Mit dem Weißbuch zur EU-Reform mutiert die EU-Kommission zur Stabsstelle für die Regierungschefs. Der einstmals als politischer Führer Europas angetretene Jean-Claude Juncker stuft sich selbst zum Stichwortgeber für den Ministerrat herunter. Eigene Führungs- und Entscheidungsverantwortung beansprucht Brüssel offenbar nicht mehr. Denn Juncker packt gleich 5 verschiedene Entscheidungsvorlagen auf den Tisch.
Die Rolle des ewigen Buhmanns legt die EU-Kommission damit ab. Die Nationalstaaten und ihre Regierungschefs werden für gesamteuropäische Entscheidungen wieder stärker in die Pflicht genommen. Dafür wird es künftig an einer supranationalen Regie fehlen.
Auch wenn es inhaltlich nirgends konkret wird – Junckers Weißbuch wird Folgen haben. Es führt zu einer weiteren Schwächung der Kommission als Hüterin der Verträge
Die Diskussion über einen EU-(Euro)-Finanzminister wird in einer EU der verschiedenen Geschwindigkeiten obsolet
Ebenso die Diskussion über Eurobonds
sowie über eine gemeinsame Steuerbasis für den EU-Haushalt
Es wird (weiterhin) keine verbindliche Inner-EU-Flüchtlingspolitik geben
Und keine gemeinsame Außenpolitik
Ebenso wenig eine durchgreifende Reform des Agrarmarktes
Europa verzichtet auf eine gemeinsame Energie-, Verkehrs- und Industriepolitik
Und eine harte Debatte um den Haushaltsrahmen 2020 bis 2026 – der erste nach dem Brexit – steht bevor. Motto: Weniger Aufgaben für Europa, heißt weniger Geld für Brüssel.
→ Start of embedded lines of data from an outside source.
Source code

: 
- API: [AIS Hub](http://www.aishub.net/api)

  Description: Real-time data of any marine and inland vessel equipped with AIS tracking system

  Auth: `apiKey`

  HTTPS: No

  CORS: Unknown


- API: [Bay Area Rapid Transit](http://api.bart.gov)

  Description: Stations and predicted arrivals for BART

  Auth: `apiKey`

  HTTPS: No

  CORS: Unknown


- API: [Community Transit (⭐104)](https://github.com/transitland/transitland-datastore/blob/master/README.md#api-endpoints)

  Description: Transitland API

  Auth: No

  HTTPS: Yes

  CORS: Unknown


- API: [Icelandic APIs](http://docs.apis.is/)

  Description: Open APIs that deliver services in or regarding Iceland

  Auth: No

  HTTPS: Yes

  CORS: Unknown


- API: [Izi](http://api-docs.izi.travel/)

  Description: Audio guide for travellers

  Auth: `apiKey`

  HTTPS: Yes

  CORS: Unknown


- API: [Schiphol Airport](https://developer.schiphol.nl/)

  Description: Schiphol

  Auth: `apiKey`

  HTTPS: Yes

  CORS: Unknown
Pragmatismus statt Einheitsträume: Das wird über kurz oder lang auch Auswirkungen auf den Euro haben. Denn der Einheitswährung geht die gemeinsame Zielsetzung verloren. Die Kommission wird als Hüterin der Verträge noch mehr an Durchsetzungskraft verlieren als jetzt schon. Die vertraglichen Grundlagen des Euro (Maastricht) erodieren somit weiter.
Fazit: Die Dynamik der Diskussion, die Juncker auslöst, ist schwer absehbar. Aber die „Verzwergung“ der EU (Sven Giegold, EU-Abgeordneter) wird die Fliehkräfte in der Gemeinschaft noch verstärken.